Au mois de Ramadan 2011, au cours d’une conférence organisée par la Coalition pour la Monarchie Parlementaire Maintenant sur le thème “La gauche et le mouvement islamique: dialogue sur les libertés” à laquelle participait le Parti de la Justice et du Développement (PJD), j’avais défendu l’idée d’un rapprochement entre la gauche et le mouvement islamique en privilégiant une approche politique plutôt qu’idéologique. Cette lecture politique consiste à faire de la démocratisation de l’Etat la priorité qui conditionne l’ensemble de la stratégie de la gauche, notamment le choix des alliances. En adoptant cette perspective, le PJD peut constituer un allie majeur dans le combat démocratique. Aujourd’hui que le PJD est arrive très nettement en tète des élections législatives, il me semble une nouvelle fois nécessaire d’adopter une lecture politique de la nouvelle donne en défendant l’idée d’un soutien de la gauche au prochain gouvernement.
Le PJD a obtenu une victoire électorale qui constitue une rupture par rapport a la manière dont les élections étaient jusque-là perçus tant par les élites politiques que par les électeurs. Elle devrait d’ailleurs amener les partis politiques à comprendre que leur survie dépendra à l’avenir de l’électeur qui donne un sens politique à son vote et non de la proximité au Palais. Dans l’offre politique qui leur était soumise, les électeurs Marocains ont fait le meilleur choix. La signification du vote PJD est très proche de la signification du vote pour la gauche il y a trente ou quarante ans notamment sur les valeurs d’éthique et de probité.
Le PJD peut transformer son succès électoral en une légitimité politique forte face au Palais et autonomiser la sphère de décision institutionnelle du gouvernement par rapport a l’interventionnisme des conseillers et “amis” du roi. C’est aussi ce succès électoral qui renforcera le lien entre l’exercice du pouvoir et la responsabilité politique devant les électeurs. En s’alliant au PJD autour d’une orientation commune de démocratisation de l’Etat, la gauche peut contribuer à transformer les pratiques institutionnelles en faveur du gouvernement issu des urnes.

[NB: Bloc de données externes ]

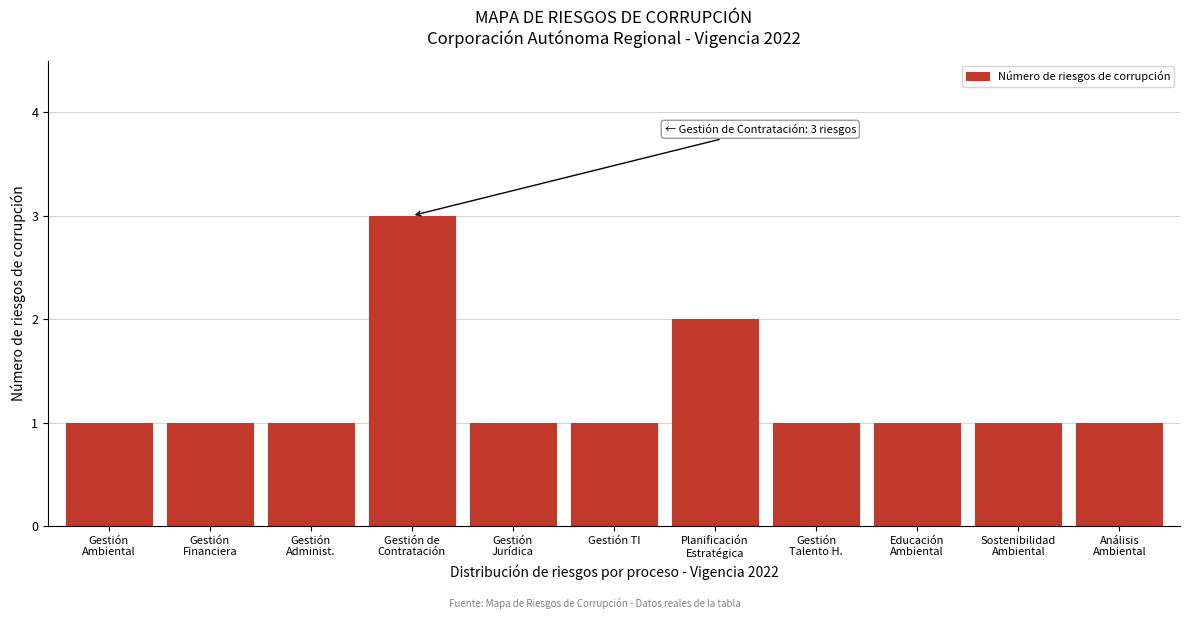

Reading left to right, extract all data points from this chart.

1	1	1	3	1	1	2	1	1	1	1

La gauche peut aussi s’entendre avec le PJD sur la base d’un programme commun de gouvernement en matière de lutte contre la corruption, de redistribution des ressources en faveur des couches les plus démunies, d’élargissement de l’accès aux services sociaux et d’égalité des chances.

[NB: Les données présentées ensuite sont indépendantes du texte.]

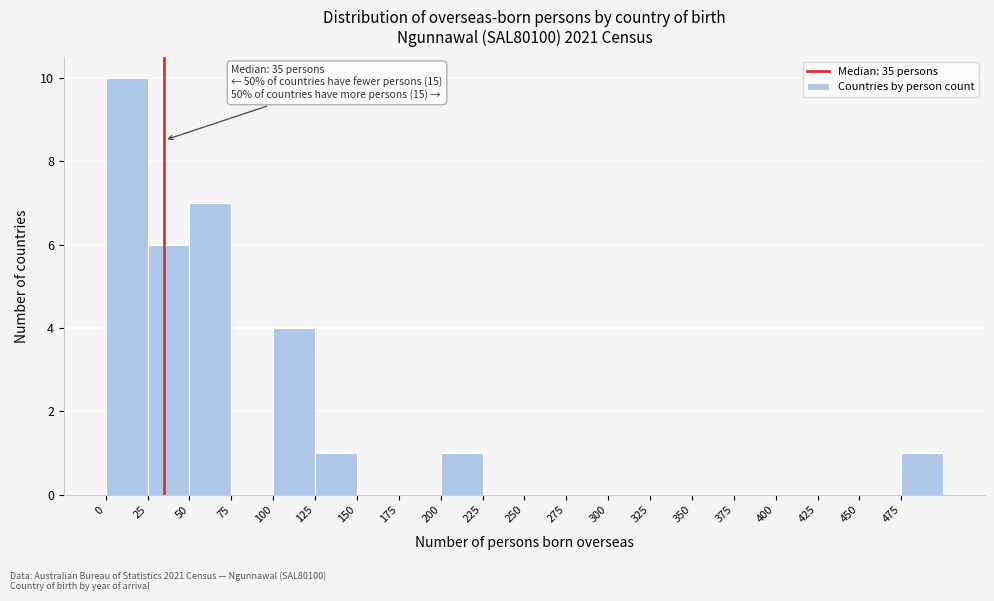

Which range on the x-axis has the tallest bar?

0 to 25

Enfin, le prochain gouvernement doit se concevoir comme l’héritier du gouvernement Youssoufi, et tirer les leçons de cette expérience. Dans les deux cas, c’est la transformation de la relation entre Etat et société et la constitution d’un nouveau rapport de forces en faveur de cette derniére qui est en jeu. Le prochain gouvernement bénéficie d’atouts dont le gouvernement Youssoufi ne disposait pas, notamment l’existence d’un fort mouvement contestataire comme le Mouvement du 20 février qui peut constituer un allié sur les questions liées à la démocratisation et à la lutte contre la corruption. Il est évident que dans cette configuration la gauche n’aura pas le premier rôle mais elle pourra reprendre le cours d’un début de démocratisation commencé timidement par le gouvernement Youssoufi mais trop rapidement interrompu.